Gathering Firewood on the Idaho Panhandle National Forests
Personal firewood cutting is free to the public, but a free hard-copy use permit is required.
How do I get a permit?
- To obtain a free, personal use permit, simply visit your nearest ranger district office or the supervisor's office in Coeur d'Alene. A representative will ask you for some basic, identifying information, then issue you a permit.
- Here is a list of our office locations and phone numbers
- Personal firewood cutting is free in the Idaho Panhandle National Forests.
- A free hard-copy permit is required for firewood and other forest products.
- Woodcutters can take up to 12 cords of firewood for personal use. A cord is the amount of tightly piled wood in a stack four feet high by four feet wide by eight feet long.

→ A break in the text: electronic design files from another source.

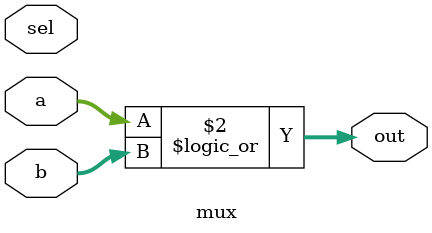
<source format=v>
module mux( 
input [4:0] a, b,
input sel,
output [4:0] out );
// When sel=0, assign a to out. 
// When sel=1, assign b to out. 
always @(*)
out <= a || b;
endmodule

</source>
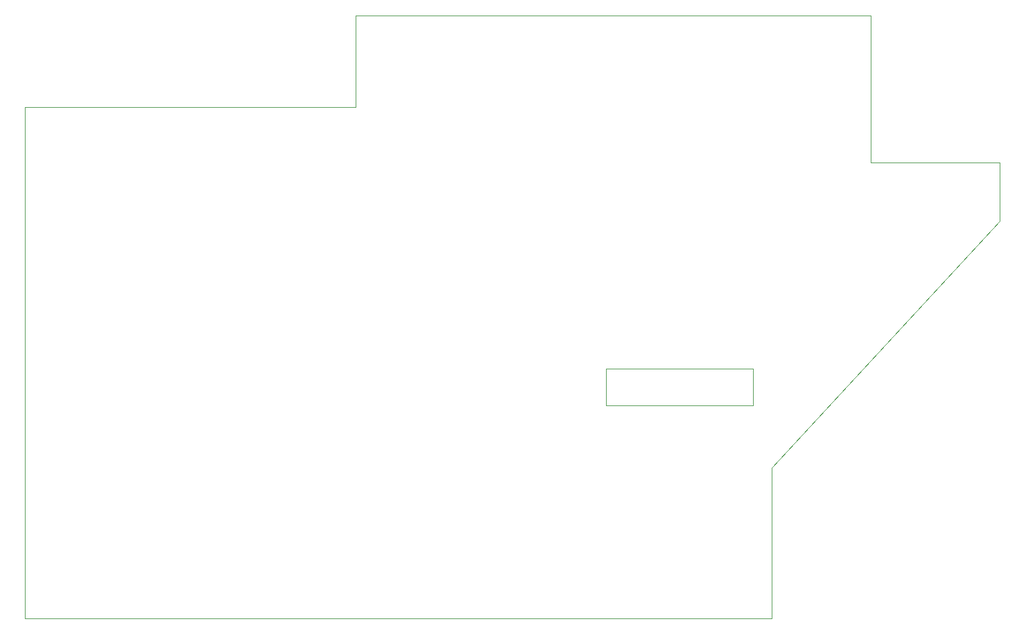
<source format=gbr>
%TF.GenerationSoftware,KiCad,Pcbnew,8.0.6-8.0.6-0~ubuntu22.04.1*%
%TF.CreationDate,2024-10-28T00:14:05+01:00*%
%TF.ProjectId,wandfernsprecher,77616e64-6665-4726-9e73-707265636865,0.1.0*%
%TF.SameCoordinates,Original*%
%TF.FileFunction,Profile,NP*%
%FSLAX46Y46*%
G04 Gerber Fmt 4.6, Leading zero omitted, Abs format (unit mm)*
G04 Created by KiCad (PCBNEW 8.0.6-8.0.6-0~ubuntu22.04.1) date 2024-10-28 00:14:05*
%MOMM*%
%LPD*%
G01*
G04 APERTURE LIST*
%TA.AperFunction,Profile*%
%ADD10C,0.100000*%
%TD*%
G04 APERTURE END LIST*
D10*
X165000000Y-88000000D02*
X182500000Y-88000000D01*
X182500000Y-96000000D01*
X151500000Y-129500000D01*
X151500000Y-150000000D01*
X50000000Y-150000000D01*
X50000000Y-80500000D01*
X95000000Y-80500000D01*
X95000000Y-68000000D01*
X165000000Y-68000000D01*
X165000000Y-88000000D01*
X129000000Y-116000000D02*
X149000000Y-116000000D01*
X149000000Y-121000000D01*
X129000000Y-121000000D01*
X129000000Y-116000000D01*
M02*

</source>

- Personal use firewood cutting allows you to remove downed timber or to cut standing dead trees in allowed areas.
- Contact the local ranger district to see if there are any specific local restrictions or requirements other than those listed below.
Where Can I Cut?
Check with your nearest Forest Service office to find out if there are areas specifically designated for firewood cutting. Several districts have preferred firewood cutting areas and certain areas closed to firewood cutting, shown on these PDF maps:
- Bonners Ferry Ranger District Firewood Map
- Priest Lake Ranger District Firewood Map
- Coeur d'Alene River Ranger District Firewood Cutting Area Maps
- Unknown Pony preferred fuelwood unit (June 23 - August 31, 2023)
- St. Joe Ranger District Firewood Maps
If the district doesn't list preferred areas, you can cut anywhere on the Forest with the following exceptions:
- Firewood gathering is prohibited within 150-feet of any running stream.
- Private Property: Privately owned lands within the National Forests are often marked by signs and fences. Look at your Forest map to be sure you are not cutting on private land.
- Timber Sales: Timber sales are usually marked with a sign or painted trees. Please don't cut anything in these areas.
Protect Riparian Areas
Please help us protect water quality and fish habitat. Avoid cutting, piling, or gathering firewood near any stream, pond, lake, marshy or wet area. Check your wood cutting permit for guidance on specific distances.
What Can I Cut?
The Trees of North Idaho guide will help you to learn the different tree species in our area.
Before you cut a tree:
- Be sure it's dead.
- Check to see there are no green needles left.
You can cut any dead standing or down tree for firewood with the following exceptions:
- Larch: Be careful to avoid cutting live larch (tamarack) trees. These trees lose their needles each fall. Look on the ground to see if needles have recently fallen. Check to see if the bark inside is tight. If it is, the tree is probably alive. Go to the Trees of North Idaho guide for more information about larch.
- Cedar: Do not cut standing or down dead cedar trees. Cedar is marketable timber for fences and shakes but is not suitable for firewood. Go to the Trees of North Idaho guide for more information about cedar.
- Pacific yew: Do not cut standing or down dead Pacific yew.
- Wildlife trees: Standing and down dead trees (snags) provide a source of food, nests, perches, and protective cover for many birds and mammals in the forest. Please don't cut trees with paint marks or signs, broken tops, trunk holes or visible nests.
Measuring and Hauling Firewood
Firewood is commonly measured in cords. A standard cord is the amount of tightly piled wood in a stack 4 feet wide and 4 feet high by 8 feet long. Six feet is the maximum length piece that may be removed under the firewood program without written approval. Written approval will be site specific with beginning and ending dates and will be only for the district from where the firewood permit is issued.
The Best Firewood
Some trees burn hotter than others. The list below shows common types of trees in our area and their heat values in BTUs (British Thermal Units). A higher valueindicates more heat.
|Western Larch (Tamarack)||22.3|
|Douglas Fir (Red Fir)||20.6|
|Ponderosa Pine (Yellow Pine)||17.1|
|Grand Fir (White Fir)||16.7|
Chainsaw and Fire Safety
As a chainsaw operator, you must have a serviceable fire extinguisher (8 oz. liquid chemical or 1 lb. dry chemical) and shovel available at all times.
1. Your saw must be equipped with an approved spark arrestor.
2. You can avoid starting a fire with your chainsaw by following these common sense rules: BEFORE YOU GO...
- Please leave your wood cutting area clean. Scatter debris away from roads, culverts and ditches. Pack your garbage out with you.
- Keep the saw well away from cigarettes or open flame when adjusting or fueling the saw.
- Let your saw cool for at least 5 minutes before refueling.
- Carry your gas in a metal safety can equipped with a spout. Use a funnel to avoid spilling gasoline on the ground.
- Before starting your saw, move it from the place where it was fueled and away from gasoline vapors. Also, remove oil and sawdust from all metal parts.
3. You must carry a shovel and a bucket when traveling through or on National Forest lands during fire season. Contact your nearest Forest Service office for information concerning local fire danger and chainsaw use restrictions.
4. Be aware of the dangers when cutting near or along roads.